Note that propagating the permission takes sometime from half an hour to an hour. So, you can go grab a coffee if you like.

Skim through the data we have

The list of all databases and tables on CH is at https://github.com/pytorch/test-infra/wiki/Available-databases-on-ClickHouse. If you are looking for more, please take a look at https://github.com/pytorch/test-infra/wiki/How-to-add-a-new-custom-table-on-ClickHouse and reach out to us (poc @clee2000 @huydhn) to chat about your new use cases.

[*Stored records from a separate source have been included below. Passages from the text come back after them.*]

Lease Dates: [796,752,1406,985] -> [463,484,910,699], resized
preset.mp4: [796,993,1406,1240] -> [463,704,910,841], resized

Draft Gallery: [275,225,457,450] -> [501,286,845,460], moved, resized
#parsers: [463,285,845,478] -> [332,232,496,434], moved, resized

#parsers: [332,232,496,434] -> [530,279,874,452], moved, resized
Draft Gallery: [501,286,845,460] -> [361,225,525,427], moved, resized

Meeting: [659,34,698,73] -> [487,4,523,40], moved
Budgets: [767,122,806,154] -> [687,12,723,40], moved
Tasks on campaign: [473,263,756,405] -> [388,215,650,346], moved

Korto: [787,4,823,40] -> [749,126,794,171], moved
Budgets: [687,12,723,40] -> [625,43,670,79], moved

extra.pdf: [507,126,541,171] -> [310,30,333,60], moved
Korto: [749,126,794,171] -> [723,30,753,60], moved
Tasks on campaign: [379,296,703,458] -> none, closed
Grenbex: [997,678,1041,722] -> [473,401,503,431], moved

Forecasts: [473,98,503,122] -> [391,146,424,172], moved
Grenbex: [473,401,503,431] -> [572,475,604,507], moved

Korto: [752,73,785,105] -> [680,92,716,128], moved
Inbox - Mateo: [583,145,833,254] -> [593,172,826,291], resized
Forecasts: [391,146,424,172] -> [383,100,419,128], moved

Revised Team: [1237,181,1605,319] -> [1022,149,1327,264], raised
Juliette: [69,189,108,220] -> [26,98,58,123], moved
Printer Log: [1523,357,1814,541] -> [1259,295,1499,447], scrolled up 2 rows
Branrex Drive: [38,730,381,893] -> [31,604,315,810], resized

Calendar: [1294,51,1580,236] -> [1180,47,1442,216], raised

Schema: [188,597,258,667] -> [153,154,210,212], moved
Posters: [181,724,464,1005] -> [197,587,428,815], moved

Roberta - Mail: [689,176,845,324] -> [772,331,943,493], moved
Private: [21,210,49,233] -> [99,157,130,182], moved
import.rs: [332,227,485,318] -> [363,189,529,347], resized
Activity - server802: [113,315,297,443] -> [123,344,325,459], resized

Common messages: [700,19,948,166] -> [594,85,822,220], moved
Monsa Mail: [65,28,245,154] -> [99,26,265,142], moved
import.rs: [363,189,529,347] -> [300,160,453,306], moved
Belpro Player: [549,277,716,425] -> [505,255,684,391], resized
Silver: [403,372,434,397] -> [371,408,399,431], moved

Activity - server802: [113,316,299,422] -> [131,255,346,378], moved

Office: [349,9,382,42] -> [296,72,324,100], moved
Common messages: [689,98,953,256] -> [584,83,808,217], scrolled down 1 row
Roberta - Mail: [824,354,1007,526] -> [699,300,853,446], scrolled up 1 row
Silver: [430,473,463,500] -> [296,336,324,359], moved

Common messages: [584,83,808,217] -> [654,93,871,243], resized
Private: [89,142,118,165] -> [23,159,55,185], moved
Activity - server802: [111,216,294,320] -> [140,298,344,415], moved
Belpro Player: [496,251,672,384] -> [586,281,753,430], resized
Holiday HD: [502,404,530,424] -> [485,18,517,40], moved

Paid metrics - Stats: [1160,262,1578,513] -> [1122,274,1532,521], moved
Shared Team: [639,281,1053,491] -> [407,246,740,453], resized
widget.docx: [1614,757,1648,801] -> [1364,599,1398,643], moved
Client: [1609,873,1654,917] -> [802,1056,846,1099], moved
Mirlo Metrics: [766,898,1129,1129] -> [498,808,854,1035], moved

Get familiar with CH Cloud UX

After logging in, you should see our Dev Infra CH service running there, let's go there. Screenshot 2024-12-20 at 10 53 10

The SQL console and the two databases default and benchmark are probably where you first want to go to. By selecting the database, you can start writing SQL queries there. Screenshot 2024-12-20 at 10 58 27

With read-only permission, you will only be able to write SELECT queries there. However, if you want to experiment with write queries such as CREATE TABLE, INSERT INTO, you can switch to the fortesting database which grants write permission to everyone.

Write your first query

Here is an example query to see how long you wait for signals on your PR:

select
    -- The name of the workflow
    w.name,
    -- CH has many functions, this is one of their function to handle DateTime
    -- https://clickhouse.com/docs/en/sql-reference/functions/date-time-functions
    timeDiff(w.created_at, w.updated_at) as workflow_duration_in_second
from
    -- The table that includes all the information about a GitHub workflow run. See
    -- https://docs.github.com/en/webhooks/webhook-events-and-payloads#workflow_run
    workflow_run w
where
    not empty(w.pull_requests)
    and w.status = 'completed'
    -- Here is an example of use of the powerful CH query params where we have the
    -- pull request number as the input parameter to the query. See
    -- https://clickhouse.com/docs/en/sql-reference/syntax#defining-and-using-query-parameters
    and tupleElement(w.pull_requests [ 1 ], 'number') = {prNumber: Int64 }

When you happy with the query, you could:

  • Provide a pull request number as the input to run it.
  • The results can be exported to CSV.
  • Save the query and share it with other users.

More example queries

Query the benchmark results from a period of time

select
    -- The schema is defined at https://github.com/pytorch/test-infra/blob/main/torchci/clickhouse_queries/oss_ci_benchmark_v3/query.sql
    o.head_sha,
    o.benchmark.extra_info,
    o.model.name,
    o.metric.name,
    -- Compute the average value if the benchmark is run multiple times on the same commit
    floor(arrayAvg(o.metric.benchmark_values), 2) as value,
from
    -- The benchmark database where all the benchmark results are kept
    oss_ci_benchmark_v3 o
where
    -- Provide the metric name as a query parameter, for example compile_time_instruction_count
    metric.name = {metric: String }
    -- Provide the model name, leave this empty to query all of them
    and (model.name = {model: String } or {model: String } = '')
    -- The starting time, in YYYY-MM-DDTHH:mm:ss.ddd format
    and o.timestamp >= toUnixTimestamp({startTime: DateTime64(3) })
    -- The stopping time, in the same YYYY-MM-DDTHH:mm:ss.ddd format
    and o.timestamp < toUnixTimestamp({stopTime: DateTime64(3) })
    -- Only query results from pytorch/pytorch main commits
    and o.head_branch = 'refs/heads/main'
    and o.repo = 'pytorch/pytorch'
order by
    -- Newest results first
    o.timestamp desc